The test output will say "The network is not up." Not "The system is not up."
Comment 9 Robert Munro 2019-06-27 12:43:46 CEST
Objectively there can be no doubt that a bug was introduced in Mageia 7 that was not present in Mageia 6. This bug leads to systemd starting SYSV init scripts after the SYSV network script has ended but before the network is actually up.

That this bug exists is proven in the forum thread linked above in Comment 1, which includes systemctl status logs and summarizes the situation as follows:

"To be clear, Mageia 6 doesn't start the bastille script until after the command subtasks issued by the network script end, but Mageia 7 starts the bastille script four seconds earlier, after the network script reports it has completed execution, but before the command subtasks end. Thus under Mageia 7 the network is not really up when the bastille script starts, which causes the bastille iptables netfilter firewall script to fail."

It appears that some bright spark decided to shorten the Mageia 7 bootup time by four (4) seconds by exiting the network startup script before network interface startup commands complete processing, but Mageia 6 waits for those to finish.

To fix this bug, reverse that change.

I don't care what you do, because I have a DSL line with a static IP address, so I just use my internet facing interface name and IP address to setup my firewall.

But people who have dhcp connections might have problems.
Comment 10 Frank Griffin 2019-06-27 19:23:08 CEST
It's not quite that simple.  One issue that surfaced during the previous discussion is what does it mean for the network to be up ?  Link beat signal from the NIC ?  Assignment of an IP address ?  Which NIC (if you have more than one) ?   

Anyway, as I said before, this problem has been around for years and predates systemd by quite a bit.  The concept of "network-up" has also been around for years, to attempt to block until a best guess at network available (which wasn't always correct).

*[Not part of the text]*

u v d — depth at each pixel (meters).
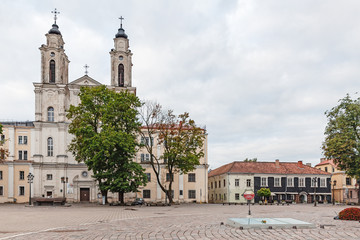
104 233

The original application for this dealt with systems that authenticate logins via LDAP.  That obviously can't work unless the network is available, and "network-up" or whatever we called it then was used to delay display of the DM login screen until LDAP was usable.  Several of us who wanted to see accurate hostname and domain names on the DM login screen pretended we were using LDAP (I think it was called "network authentication") to make this happen.

The point is that this having worked for your particular case in MGA6 was "luck of the draw".  I doubt that anybody threw a switch that broke it for MGA7.  More likely, other environmental and kernel changes have altered the timing of the relative boot activities in such a way that your bastille now starts before it used to.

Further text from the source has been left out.